─── RECORDS FOR THE EXERCISE ───

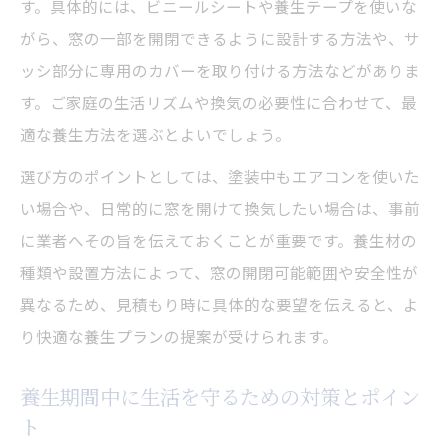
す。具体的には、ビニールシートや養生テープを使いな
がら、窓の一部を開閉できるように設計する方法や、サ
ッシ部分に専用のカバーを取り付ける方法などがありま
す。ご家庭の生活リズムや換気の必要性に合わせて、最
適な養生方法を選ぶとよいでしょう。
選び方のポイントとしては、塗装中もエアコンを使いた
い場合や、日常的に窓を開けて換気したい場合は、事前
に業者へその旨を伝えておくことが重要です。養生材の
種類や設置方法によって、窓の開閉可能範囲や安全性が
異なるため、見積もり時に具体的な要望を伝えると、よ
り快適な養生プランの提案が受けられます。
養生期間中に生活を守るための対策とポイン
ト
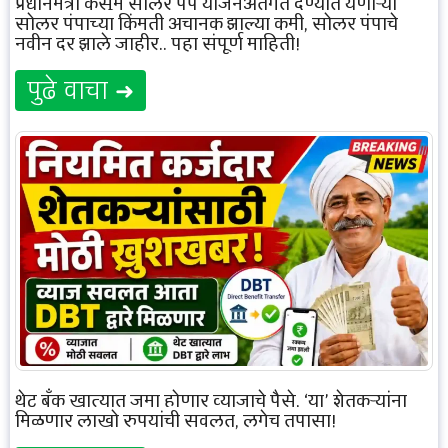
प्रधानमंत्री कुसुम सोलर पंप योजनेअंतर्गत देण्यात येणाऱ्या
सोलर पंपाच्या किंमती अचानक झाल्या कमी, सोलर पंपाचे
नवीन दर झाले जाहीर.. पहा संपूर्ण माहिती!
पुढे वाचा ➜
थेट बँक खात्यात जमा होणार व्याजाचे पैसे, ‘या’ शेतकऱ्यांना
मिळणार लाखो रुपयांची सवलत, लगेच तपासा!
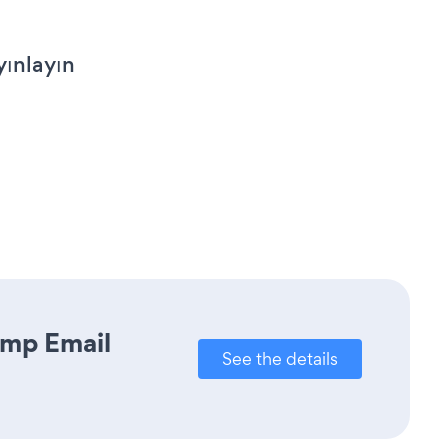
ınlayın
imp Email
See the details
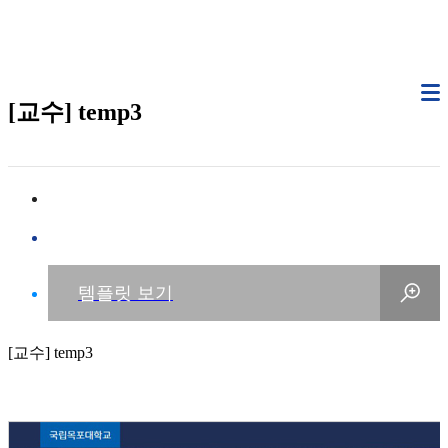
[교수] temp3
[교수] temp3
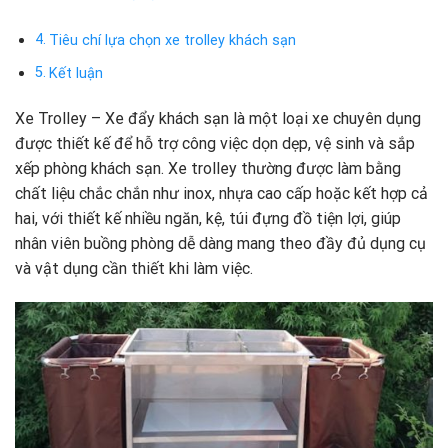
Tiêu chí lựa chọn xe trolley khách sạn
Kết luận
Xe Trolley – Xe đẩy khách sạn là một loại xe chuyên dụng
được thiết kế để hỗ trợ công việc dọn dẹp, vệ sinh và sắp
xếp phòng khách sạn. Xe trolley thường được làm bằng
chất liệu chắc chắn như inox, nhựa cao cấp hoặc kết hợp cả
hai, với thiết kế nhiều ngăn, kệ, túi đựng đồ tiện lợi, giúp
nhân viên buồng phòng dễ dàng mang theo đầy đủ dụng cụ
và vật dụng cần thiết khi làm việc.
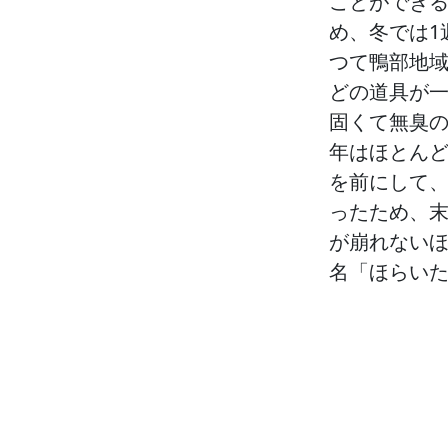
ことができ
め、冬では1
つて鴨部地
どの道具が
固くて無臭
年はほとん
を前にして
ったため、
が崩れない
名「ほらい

───
─── RECORDS FOR THE EXERCISE ───

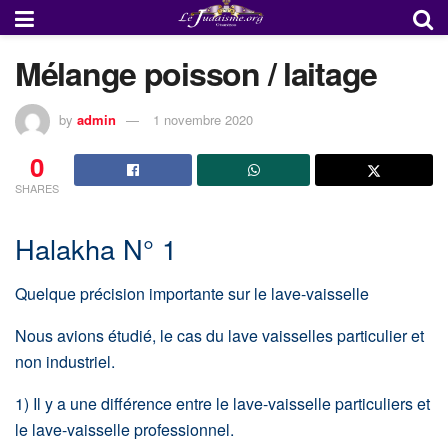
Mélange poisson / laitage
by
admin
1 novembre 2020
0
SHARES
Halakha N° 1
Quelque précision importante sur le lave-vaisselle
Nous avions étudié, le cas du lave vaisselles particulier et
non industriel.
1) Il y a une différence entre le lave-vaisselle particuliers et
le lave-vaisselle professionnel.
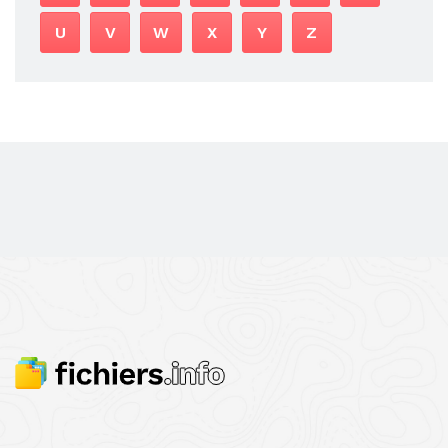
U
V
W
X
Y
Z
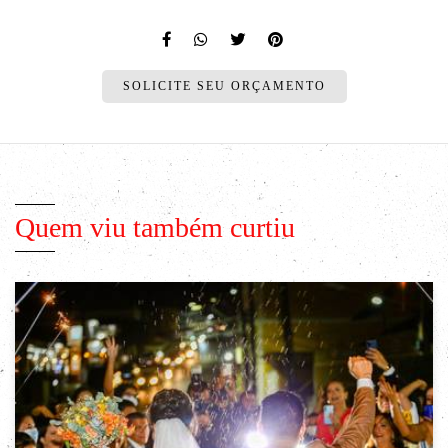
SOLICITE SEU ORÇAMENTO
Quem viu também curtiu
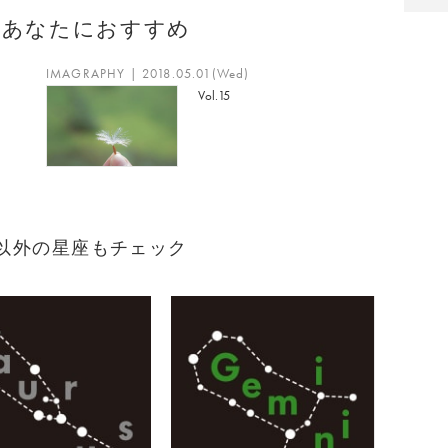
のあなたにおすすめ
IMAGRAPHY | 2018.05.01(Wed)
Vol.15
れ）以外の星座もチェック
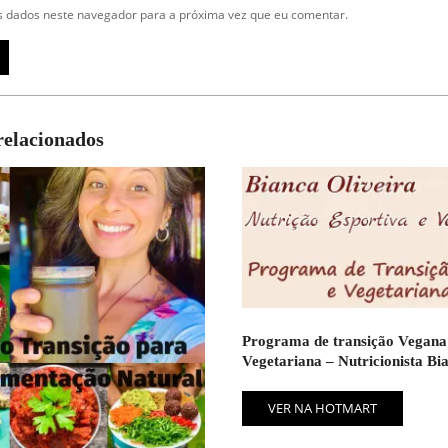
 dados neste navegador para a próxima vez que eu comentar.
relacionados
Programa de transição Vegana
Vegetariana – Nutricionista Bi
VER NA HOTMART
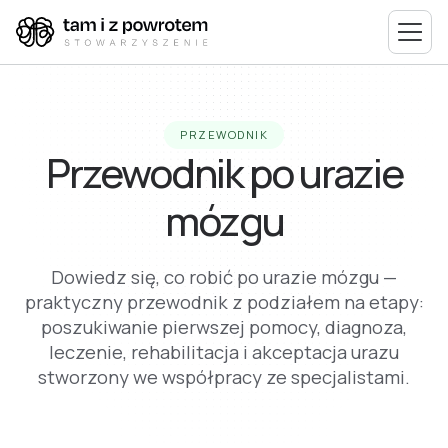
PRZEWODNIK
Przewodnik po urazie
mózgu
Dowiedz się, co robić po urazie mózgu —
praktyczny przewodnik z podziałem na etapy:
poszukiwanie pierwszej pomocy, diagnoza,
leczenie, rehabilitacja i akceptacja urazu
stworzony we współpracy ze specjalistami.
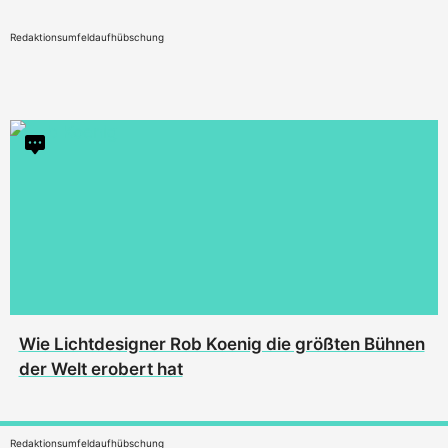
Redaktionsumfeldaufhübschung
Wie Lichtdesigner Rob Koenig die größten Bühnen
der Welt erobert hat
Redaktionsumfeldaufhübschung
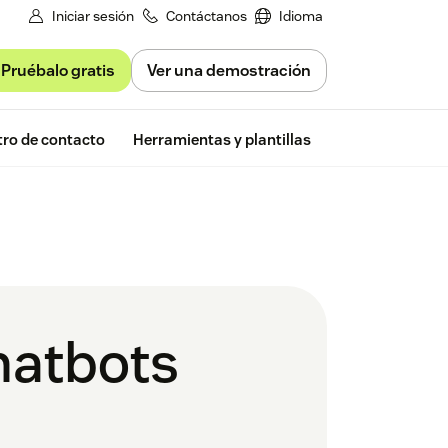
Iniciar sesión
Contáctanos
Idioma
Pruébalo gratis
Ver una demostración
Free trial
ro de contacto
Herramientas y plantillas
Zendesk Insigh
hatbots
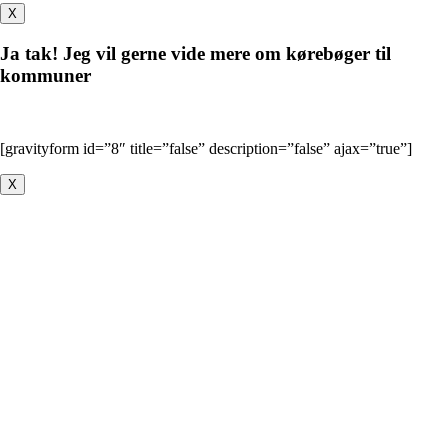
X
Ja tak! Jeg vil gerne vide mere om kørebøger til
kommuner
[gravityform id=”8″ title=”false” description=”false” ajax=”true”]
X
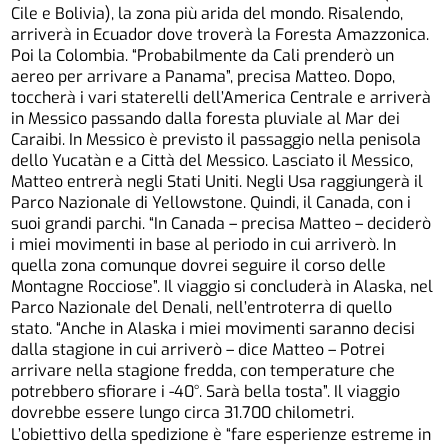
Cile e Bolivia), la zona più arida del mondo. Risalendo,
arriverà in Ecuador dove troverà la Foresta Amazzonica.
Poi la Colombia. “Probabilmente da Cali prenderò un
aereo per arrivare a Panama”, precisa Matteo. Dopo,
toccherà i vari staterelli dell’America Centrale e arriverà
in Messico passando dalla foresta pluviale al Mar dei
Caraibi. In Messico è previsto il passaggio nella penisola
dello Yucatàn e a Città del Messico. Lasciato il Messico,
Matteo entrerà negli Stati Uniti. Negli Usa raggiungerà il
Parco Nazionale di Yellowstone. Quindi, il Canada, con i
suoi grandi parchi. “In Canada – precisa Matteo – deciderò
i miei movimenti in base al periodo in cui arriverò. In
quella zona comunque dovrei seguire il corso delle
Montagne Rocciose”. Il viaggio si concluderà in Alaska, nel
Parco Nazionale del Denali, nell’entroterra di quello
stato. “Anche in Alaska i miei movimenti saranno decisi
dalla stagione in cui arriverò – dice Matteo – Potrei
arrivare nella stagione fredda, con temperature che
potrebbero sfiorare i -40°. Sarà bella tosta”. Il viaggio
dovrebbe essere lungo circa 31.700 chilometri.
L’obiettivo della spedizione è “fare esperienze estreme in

───
─── RECORDS FOR THE EXERCISE ───

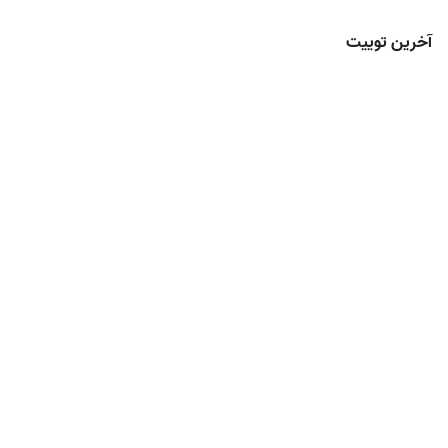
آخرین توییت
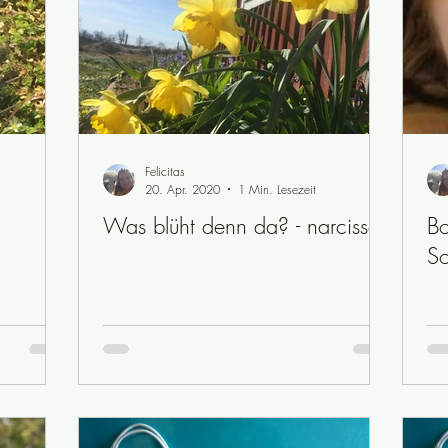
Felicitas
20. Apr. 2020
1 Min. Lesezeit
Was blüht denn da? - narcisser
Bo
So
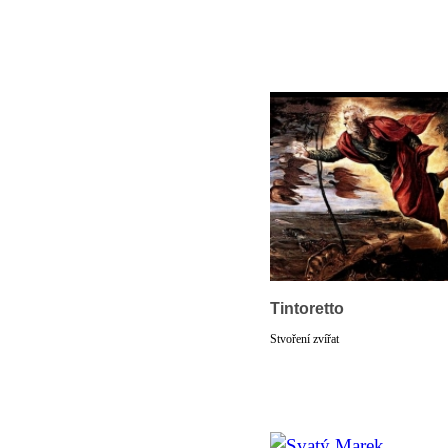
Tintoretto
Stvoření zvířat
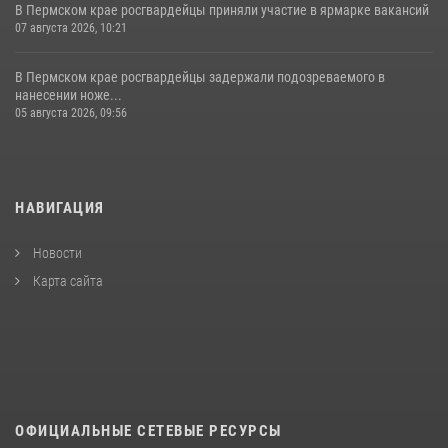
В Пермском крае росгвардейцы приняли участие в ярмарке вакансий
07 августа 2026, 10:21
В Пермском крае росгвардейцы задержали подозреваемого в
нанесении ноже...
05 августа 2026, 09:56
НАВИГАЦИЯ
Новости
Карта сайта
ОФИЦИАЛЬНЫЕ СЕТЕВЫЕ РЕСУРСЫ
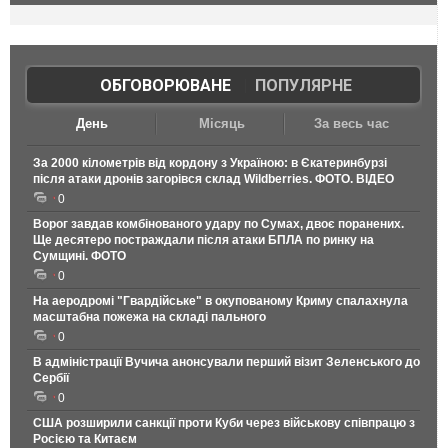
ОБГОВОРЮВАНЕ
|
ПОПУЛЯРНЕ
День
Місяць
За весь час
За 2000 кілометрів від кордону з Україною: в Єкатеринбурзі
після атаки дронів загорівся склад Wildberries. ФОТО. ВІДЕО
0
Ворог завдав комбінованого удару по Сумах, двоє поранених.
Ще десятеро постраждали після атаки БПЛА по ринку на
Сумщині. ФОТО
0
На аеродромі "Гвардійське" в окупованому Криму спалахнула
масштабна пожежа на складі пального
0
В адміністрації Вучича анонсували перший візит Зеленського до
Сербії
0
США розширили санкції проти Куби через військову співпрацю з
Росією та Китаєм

───

*EXERCISE DIRECTIONS*.
For the word "Nazionale", count the lines of the listing that hold it, and reply with the count by itself.

*TASK RESPONSE*.
2